■ **TEXT**
**********
What's the Deal With Robot Comedy?
This is a guest post. The views expressed here are solely those of the author and do not represent positions of IEEE Spectrum or the IEEE.
In my mythical free time outside of professorhood, I'm a stand-up comedian and improviser. As a comedian, I've often found myself wishing I could banter with modern commercial AI assistants. They don't have enough comedic skills for my taste! This longing for cheeky AI eventually led me to study autonomous robot comedians, and to teach my own robot how to perform stand-up.
I've been fascinated with the relationship between comedy and AI even before I started doing comedy on my own in 2013. When I moved to Los Angeles in 2017 as a postdoctoral scholar for the USC Interaction Lab, I began performing in roughly two booked comedy shows per week, and I found myself with too good of an opportunity for putting a robot onstage to pass up.
Programming a NAO robot for stand-up comedy is complicated. Some joke concepts came easily, but most were challenging to evoke. It can be tricky to write original comedy for a robot since robots have been part of television and cinema for quite some time. Despite this legacy, we wanted to come up with a perspective for the robot that was fresh and not derivative.
Another challenge was that in my human stand-up comedy, I write almost entirely from real-life experience, and I've never been a robot! I tried different thought exercises-imagining myself to be a robot with different annoyances, likes, dislikes, and "life" experiences. My improv comedy training with the Upright Citizens Brigade started to come in handy, as I could play-act being a robot, map classic (and even somewhat overdone) human jokes to fit robot experiences, and imagine things like, "What is a robot family?", "What is a robot relationship like?", and "What are drugs for a robot?"
Text-to-speech researchers would probably be astounded by the mounds of SSML that we wrote to get the robot to clearly pronounce phrases that humans have almost certainly never said, such as "I want to backpropagate all over your hidden layers"As a robotics professor, you never quite know how thousands of dollars of improv classes will come into play in your professional life until they suddenly do! Along the way, I sought inspiration and premises from my comedy colleagues (especially fellow computer scientist/comedian Ajitesh Srivastava), although (at least for now) the robot's final material is all written by myself and my husband, John. Early in our writing process, we made the awkward misstep of naming the robot Jon as well, and now when people ask how John's doing, sometimes I don't know which entity they're talking about.
**********
■ **DATA SHOWN**

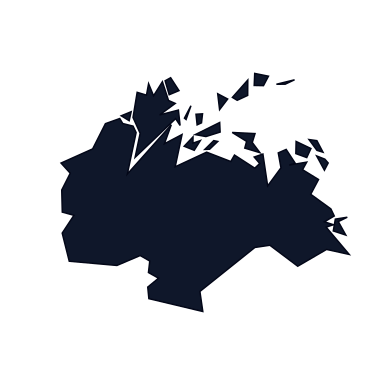 Finland Proper, orthographic projection, rotated 161°
{"feature_id": "FIN-3191", "entity_name": "Finland Proper", "entity_type": "Region", "adm_level": 1, "iso_a3": "FIN", "parent_name": "Finland", "parent_adm1": "", "projection": "orthographic", "projection_center": [22.144, 60.47], "detail": "medium", "context": "isolated", "style": "filled", "palette": "ink", "viewbox_px": 384, "rotation_deg": 161, "n_neighbors": 0, "source": "natural_earth", "source_scale": "10m", "svg_char_len": 1938}
<svg xmlns="http://www.w3.org/2000/svg" viewBox="0 0 384 384"><g transform="rotate(161 192 192)"><path d="M251.6,284.8L236.4,285.0L235.2,279.3L226.3,273.5L225.5,266.4L247.3,230.0L189.7,262.3L202.4,246.6L182.7,249.6L199.7,221.3L165.2,224.9L145.4,208.2L139.8,213.1L124.9,194.1L118.7,196.9L121.8,204.8L112.6,204.8L118.5,173.1L100.0,185.9L97.7,200.9L89.1,201.6L85.1,185.8L91.4,185.8L73.8,182.9L80.2,177.1L68.3,162.6L80.5,151.2L66.2,130.8L65.3,123.0L76.5,120.7L68.9,115.0L76.6,115.1L63.7,81.8L83.5,93.9L116.2,87.4L135.7,116.3L150.6,119.1L216.9,95.4L220.7,75.5L267.5,105.2L264.8,116.5L251.7,121.4L259.4,130.0L254.4,140.5L261.7,148.8L286.9,147.0L330.6,166.5L328.1,195.4L311.2,208.4L321.2,215.2L314.5,236.3L301.0,249.4L306.4,262.0L271.9,265.1L251.6,284.8ZM183.6,266.7L234.5,243.3L221.9,264.4L223.5,281.7L211.4,304.1L203.5,298.4L197.8,308.5L197.0,295.5L184.1,305.9L184.4,286.2L179.0,281.2L197.6,275.4L178.2,273.9L181.6,258.8L183.6,266.7ZM134.6,235.2L113.4,226.7L118.9,219.2L115.0,207.1L127.8,216.3L123.9,222.1L134.6,235.2ZM145.9,239.5L160.8,239.9L170.2,245.2L143.2,248.7L145.9,239.5ZM107.9,265.2L119.4,264.0L123.0,268.3L102.8,279.7L107.9,265.2ZM82.0,276.6L89.8,269.3L98.5,272.5L94.1,283.7L82.0,276.6ZM72.3,187.2L81.3,194.5L77.1,205.9L65.4,194.4L72.3,187.2ZM171.3,292.1L181.9,291.4L181.2,305.9L175.0,307.0L171.3,292.1ZM65.3,119.7L53.4,117.6L63.3,116.4L60.6,101.2L71.1,109.2L65.3,119.7ZM175.2,237.9L167.4,237.9L176.3,230.7L184.5,237.8L173.1,243.8L175.2,237.9ZM139.1,260.9L135.7,276.5L128.0,268.3L139.1,260.9ZM58.5,264.7L68.8,263.6L77.1,266.4L58.5,264.7ZM156.6,262.5L160.5,254.3L165.3,253.8L162.9,264.2L156.6,262.5ZM228.2,279.9L234.1,287.1L223.4,287.7L228.2,279.9ZM64.3,203.5L57.2,199.9L55.2,187.0L60.3,190.7L64.3,203.5ZM62.4,185.5L55.7,179.8L53.8,175.1L59.7,169.5L62.4,185.5ZM164.9,273.9L174.0,262.5L175.1,264.3L164.9,273.9ZM166.0,228.1L154.7,233.5L151.2,231.4L161.4,226.7L166.0,228.1Z" fill="#0f172a" stroke="#020617" stroke-width="1.5"/></g></svg>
**********
■ **TO-DO LIST**
[1] Can you sum up the robot comedy post above in two sentences?
[2] Can you write out the robot comedy post from "I've been fascinated" to "and not derivative."?

■ **SOLVED PROBLEMS**
[1] The author, a professor who also performs stand-up and improv, wished commercial AI assistants had more comedic skill and so set out to study robot comedians and teach a robot stand-up. Writing for the NAO robot was hard because robots have long appeared in film and television and the author had never been a robot, so improv training helped in imagining robot experiences, and the final material was written by the author and the author's husband, John.

[2]
I've been fascinated with the relationship between comedy and AI even before I started doing comedy on my own in 2013. When I moved to Los Angeles in 2017 as a postdoctoral scholar for the USC Interaction Lab, I began performing in roughly two booked comedy shows per week, and I found myself with too good of an opportunity for putting a robot onstage to pass up.
Programming a NAO robot for stand-up comedy is complicated. Some joke concepts came easily, but most were challenging to evoke. It can be tricky to write original comedy for a robot since robots have been part of television and cinema for quite some time. Despite this legacy, we wanted to come up with a perspective for the robot that was fresh and not derivative.